■ **DATA SUPPLIED**:
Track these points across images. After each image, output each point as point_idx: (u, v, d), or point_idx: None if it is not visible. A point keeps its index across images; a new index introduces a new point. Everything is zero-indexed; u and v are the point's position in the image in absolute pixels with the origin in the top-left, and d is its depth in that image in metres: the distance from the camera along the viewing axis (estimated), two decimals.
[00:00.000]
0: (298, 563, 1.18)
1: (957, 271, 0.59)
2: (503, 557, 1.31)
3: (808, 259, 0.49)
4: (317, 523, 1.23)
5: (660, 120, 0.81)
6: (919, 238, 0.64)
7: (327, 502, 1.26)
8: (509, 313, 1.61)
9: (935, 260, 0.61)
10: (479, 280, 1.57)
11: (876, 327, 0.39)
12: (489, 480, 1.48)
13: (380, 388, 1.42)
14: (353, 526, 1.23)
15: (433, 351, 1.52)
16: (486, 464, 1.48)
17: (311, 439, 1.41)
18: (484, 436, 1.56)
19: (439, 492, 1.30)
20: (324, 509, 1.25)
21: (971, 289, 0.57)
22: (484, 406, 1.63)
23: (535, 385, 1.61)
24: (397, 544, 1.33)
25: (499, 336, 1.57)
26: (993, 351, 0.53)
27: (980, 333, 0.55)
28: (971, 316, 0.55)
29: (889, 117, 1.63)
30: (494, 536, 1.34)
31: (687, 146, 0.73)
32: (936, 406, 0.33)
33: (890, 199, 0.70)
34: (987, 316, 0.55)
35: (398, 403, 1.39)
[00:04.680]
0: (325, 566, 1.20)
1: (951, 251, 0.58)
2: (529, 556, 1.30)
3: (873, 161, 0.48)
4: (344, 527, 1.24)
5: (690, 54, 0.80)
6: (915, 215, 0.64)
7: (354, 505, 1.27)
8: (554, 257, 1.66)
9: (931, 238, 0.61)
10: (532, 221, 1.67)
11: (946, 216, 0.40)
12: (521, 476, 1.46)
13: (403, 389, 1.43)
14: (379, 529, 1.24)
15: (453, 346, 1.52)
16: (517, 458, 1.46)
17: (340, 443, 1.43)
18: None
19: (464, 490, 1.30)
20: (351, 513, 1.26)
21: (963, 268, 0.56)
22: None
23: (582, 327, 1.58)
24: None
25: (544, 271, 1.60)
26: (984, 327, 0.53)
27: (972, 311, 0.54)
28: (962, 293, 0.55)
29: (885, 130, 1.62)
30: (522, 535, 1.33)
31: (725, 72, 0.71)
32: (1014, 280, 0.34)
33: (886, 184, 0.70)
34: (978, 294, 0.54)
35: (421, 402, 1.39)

■ **YOUR GOAL**: Could you restate word for word the lines above from the one containing "11: (876, 327, 0.39)" through the one containing "24: (397, 544, 1.33)", both included, and nothing else?

■ **OUTPUT**:
11: (876, 327, 0.39)
12: (489, 480, 1.48)
13: (380, 388, 1.42)
14: (353, 526, 1.23)
15: (433, 351, 1.52)
16: (486, 464, 1.48)
17: (311, 439, 1.41)
18: (484, 436, 1.56)
19: (439, 492, 1.30)
20: (324, 509, 1.25)
21: (971, 289, 0.57)
22: (484, 406, 1.63)
23: (535, 385, 1.61)
24: (397, 544, 1.33)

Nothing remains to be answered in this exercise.